# What is required
What are the lines from the one containing "Page size: 1500x844." through the end of the listing below? Return them exactly, and only them.

# Information shown
◇ ◇ ◇ ◇

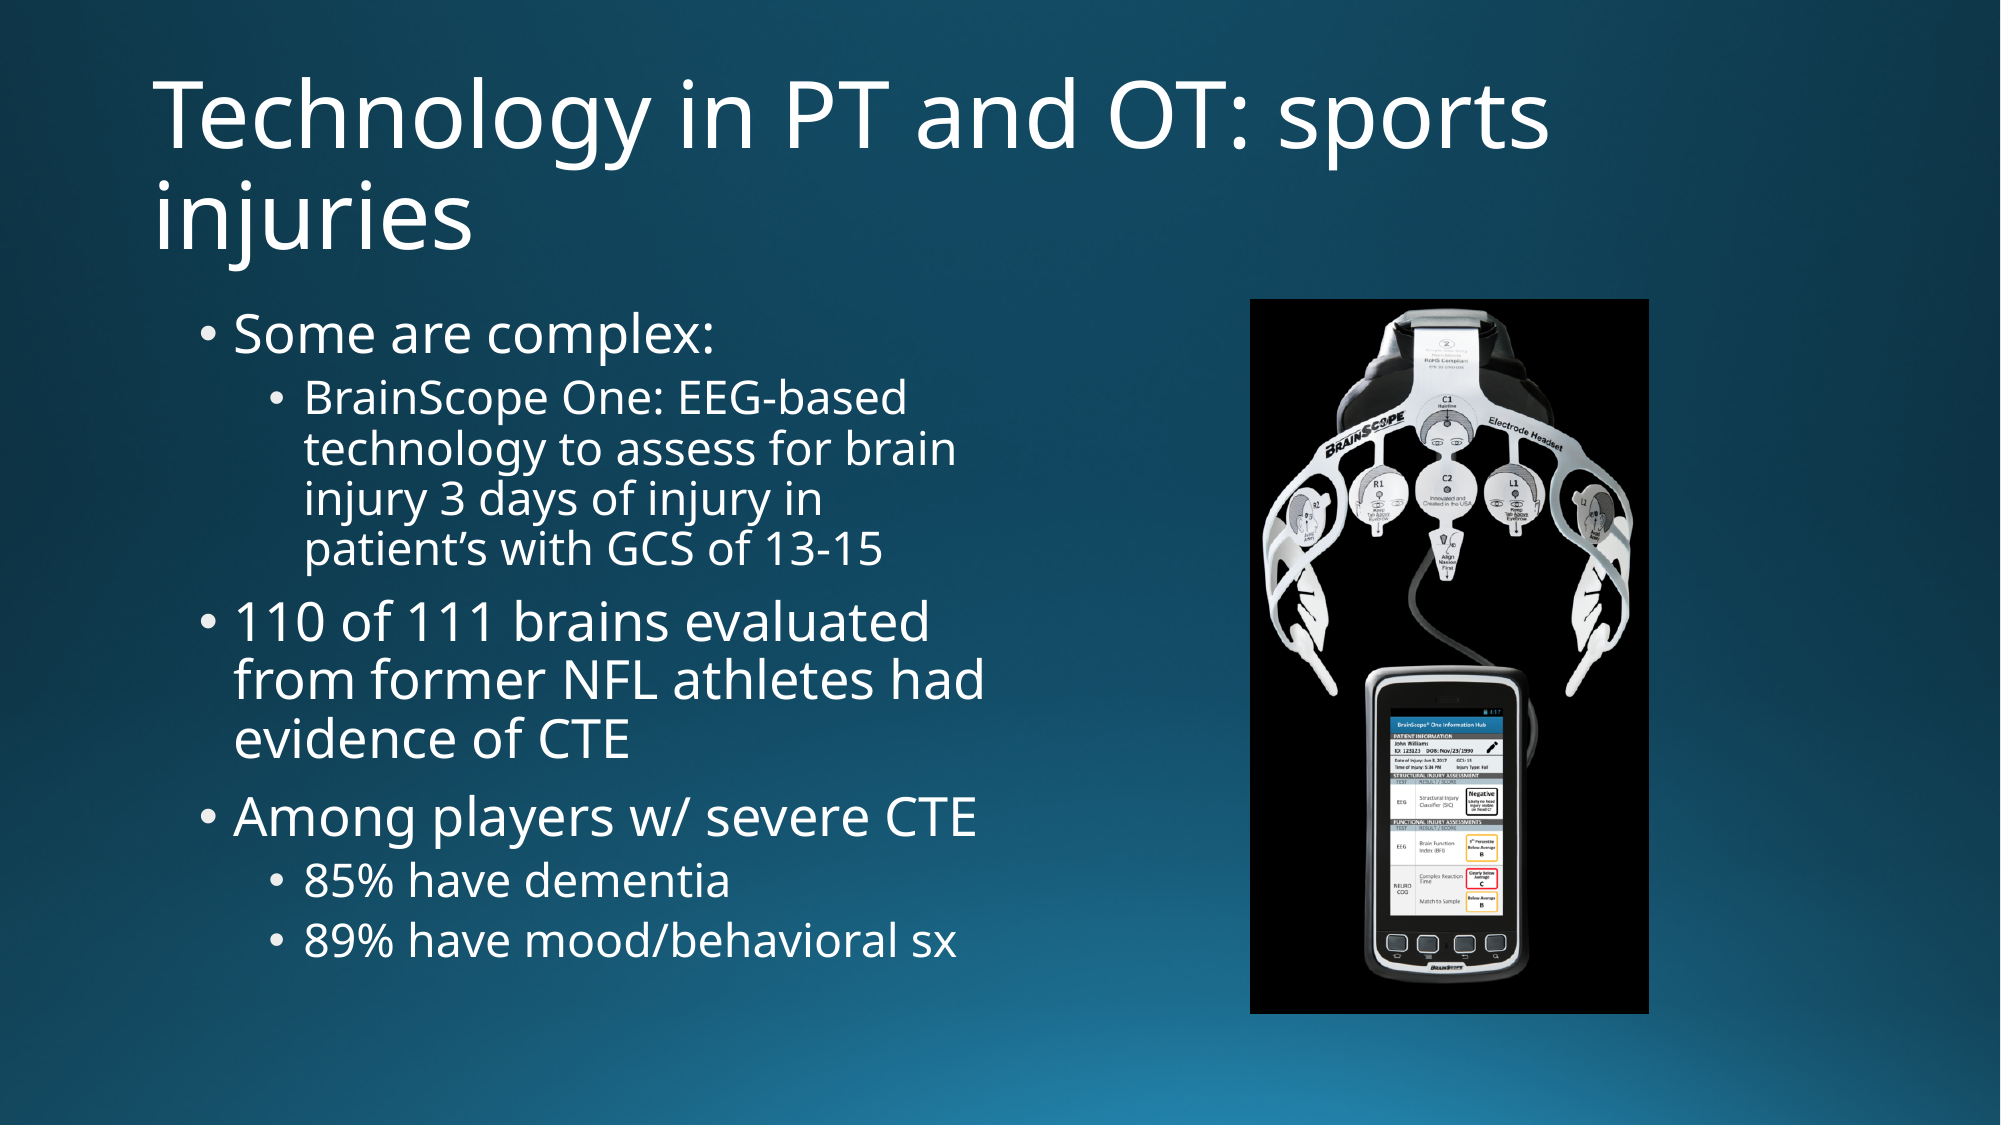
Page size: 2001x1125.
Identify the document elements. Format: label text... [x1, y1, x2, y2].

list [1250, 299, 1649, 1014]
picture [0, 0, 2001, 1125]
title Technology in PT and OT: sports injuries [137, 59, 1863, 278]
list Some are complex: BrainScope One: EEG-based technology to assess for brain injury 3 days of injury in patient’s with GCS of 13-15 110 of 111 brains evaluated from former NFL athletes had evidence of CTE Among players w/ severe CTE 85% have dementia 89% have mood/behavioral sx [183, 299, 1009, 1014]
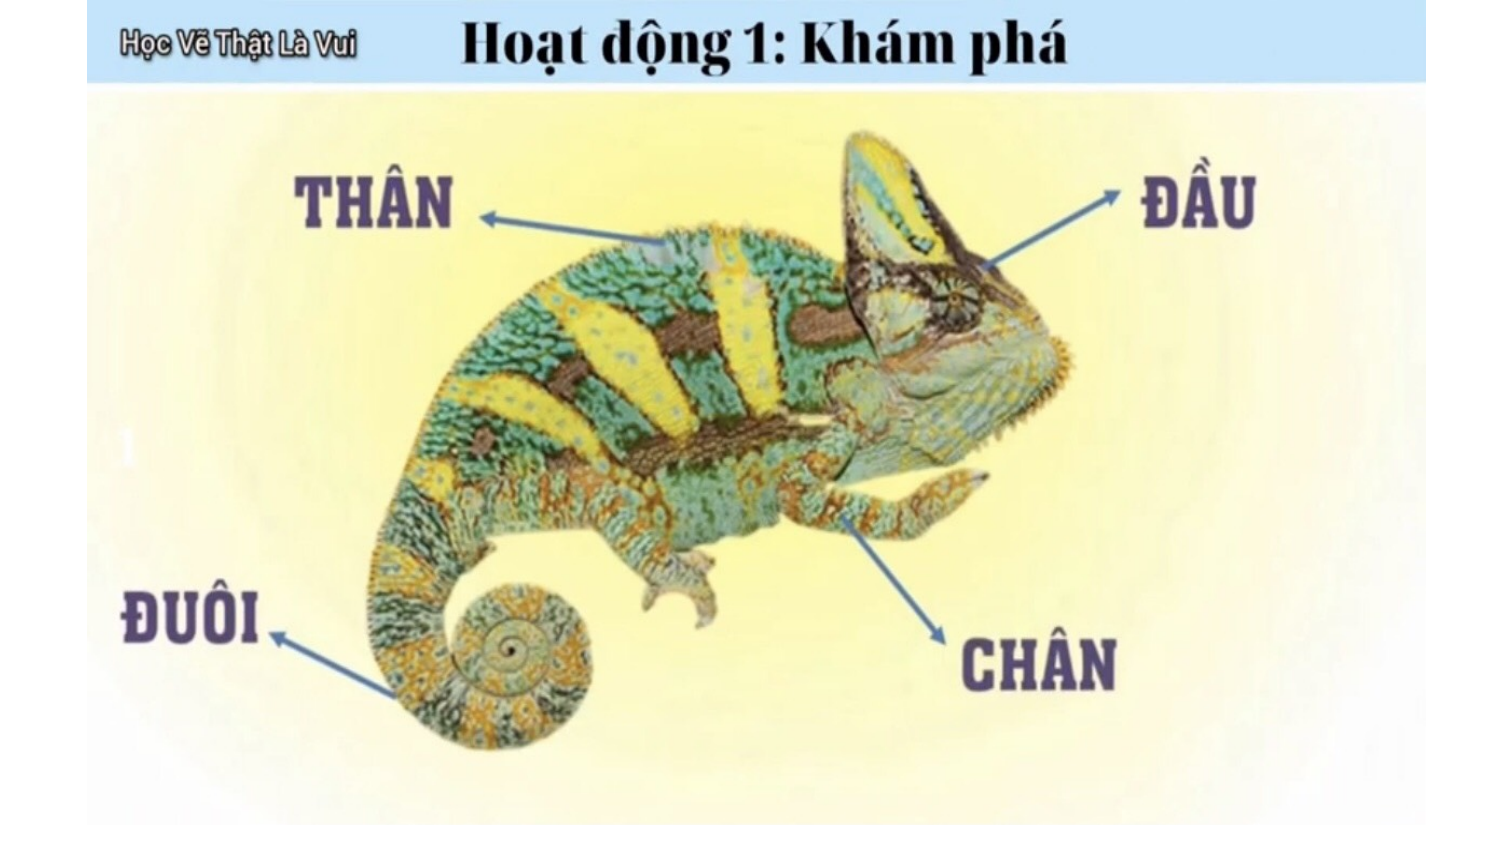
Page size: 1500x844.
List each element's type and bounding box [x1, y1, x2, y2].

◇ ◇ ◇ ◇

# Exercise result
Page size: 1500x844.
List each element's type and bounding box [x1, y1, x2, y2].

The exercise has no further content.